Mapman, one answer to your question might be that emotions, while a part of music, are not all of it. Otherwise, we wouldn't talk about "musicality" as something separate from "emotion." Sometimes a composer wants a completely non-emotional effect, and there are many different types and ways to create them. The ability to create these effects would also be considered pre-requisite for having good musicality. So while the latter part of your question is a big part of the initial attraction to any given piece of music, ultimately I think the former part of the question is actually closer to what constitutes musicality.

I didn't go back and reread the rest of this thread, by the way, so this may have been already mentioned, but generally when musicians use the word musicality they are referring to phrasing, or one's ability to make nice musical phrases - again, not necessarily an emotional thing, though of course it often is.

Having a good sense of rhythm would also be a very obvious pre-requisite for musicality. Ultimately, music is the organization of sound in time. Just some thoughts on your question. By the way, most certainly the bells would be considered music, and musical.
Hi Detlof - I think you misunderstood me slightly. I did not mean to equate music exactly with emotion. What I meant is that almost all music is expressive of some emotion, which is not the same thing.

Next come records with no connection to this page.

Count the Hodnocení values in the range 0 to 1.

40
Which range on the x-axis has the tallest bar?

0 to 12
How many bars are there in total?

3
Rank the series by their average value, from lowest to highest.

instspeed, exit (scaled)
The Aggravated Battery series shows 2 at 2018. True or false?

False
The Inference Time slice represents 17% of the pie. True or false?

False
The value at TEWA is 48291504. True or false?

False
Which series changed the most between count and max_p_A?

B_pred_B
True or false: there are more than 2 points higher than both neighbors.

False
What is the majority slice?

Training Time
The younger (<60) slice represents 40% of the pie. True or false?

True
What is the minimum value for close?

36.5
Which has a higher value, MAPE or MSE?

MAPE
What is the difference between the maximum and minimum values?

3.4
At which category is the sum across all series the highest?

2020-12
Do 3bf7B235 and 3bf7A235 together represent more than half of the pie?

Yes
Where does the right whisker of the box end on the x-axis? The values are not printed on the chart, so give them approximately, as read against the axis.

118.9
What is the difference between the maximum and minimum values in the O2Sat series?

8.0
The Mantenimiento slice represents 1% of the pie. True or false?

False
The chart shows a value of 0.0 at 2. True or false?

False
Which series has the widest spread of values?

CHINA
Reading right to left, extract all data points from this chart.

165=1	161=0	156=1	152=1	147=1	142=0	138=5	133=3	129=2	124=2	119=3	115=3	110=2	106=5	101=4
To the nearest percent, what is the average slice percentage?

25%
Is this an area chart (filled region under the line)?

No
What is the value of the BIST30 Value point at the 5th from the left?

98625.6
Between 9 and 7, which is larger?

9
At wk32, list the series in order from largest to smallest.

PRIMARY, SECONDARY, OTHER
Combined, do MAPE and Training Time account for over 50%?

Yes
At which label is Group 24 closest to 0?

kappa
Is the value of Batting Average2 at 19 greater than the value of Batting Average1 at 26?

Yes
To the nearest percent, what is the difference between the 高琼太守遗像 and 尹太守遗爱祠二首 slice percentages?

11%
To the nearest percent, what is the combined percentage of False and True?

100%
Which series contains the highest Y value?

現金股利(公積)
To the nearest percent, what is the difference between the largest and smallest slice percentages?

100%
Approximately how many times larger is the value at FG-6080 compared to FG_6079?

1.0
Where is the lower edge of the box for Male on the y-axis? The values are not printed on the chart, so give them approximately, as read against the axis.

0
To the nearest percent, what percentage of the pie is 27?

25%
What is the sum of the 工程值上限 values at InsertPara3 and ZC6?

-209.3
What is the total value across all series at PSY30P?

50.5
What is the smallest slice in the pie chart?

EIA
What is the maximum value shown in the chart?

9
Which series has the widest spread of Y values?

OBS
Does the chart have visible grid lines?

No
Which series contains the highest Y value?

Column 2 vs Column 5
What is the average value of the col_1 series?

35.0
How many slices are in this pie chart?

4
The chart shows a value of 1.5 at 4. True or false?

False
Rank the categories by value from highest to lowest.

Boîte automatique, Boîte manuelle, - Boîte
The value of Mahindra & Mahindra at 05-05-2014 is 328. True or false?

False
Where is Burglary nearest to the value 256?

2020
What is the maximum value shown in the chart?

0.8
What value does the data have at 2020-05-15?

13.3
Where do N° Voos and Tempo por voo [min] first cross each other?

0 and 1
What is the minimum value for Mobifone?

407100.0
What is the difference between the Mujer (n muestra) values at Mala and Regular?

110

In fact, music can be much more expressive of emotion than words.

Also, a great deal of musicality can be quantified, but one has to be somewhat versed in music theory to do so. Music is a language, that has a great deal of logic and "grammar", and all musical compositions have some sort of form, whether it is a simple song form, or a complex very large scale work. Mastery of all these things is fundamental to creating music, and therefore must be a part of "musicality."

To speak to Sabai's comments - almost all music is highly intellectual, though you are certainly not alone in not wanting to think about it in that way. One of the major criticisms of Schoenberg, to pick one of the composers Detlof named, was that his music was too intellectual, despite much of it being very emotionally expressive. He was accused of composing by the mathematical tables, filling in notes according to a formula.
Detlof, I think I see where you are coming from now. What I think you mean is that music, on the page, is nothing without the performer(s) to bring it to life, and you are also saying that it is the performer who imparts emotion to it. Yet, you also say that the composer can translate emotion into his score. Here is where I am not certain you can have that both ways. I think it is clear that very often a composer is intending to project a definite, specific emotion through the music. So in this sense, emotion is indeed part of the music, and this is what Frogman is saying in his post.
Uberdine, to the excellent recommendations by Schubert and Frogman, I would add the Haydn concerti, and there are great sonatas for cello and piano by Beethoven and Brahms.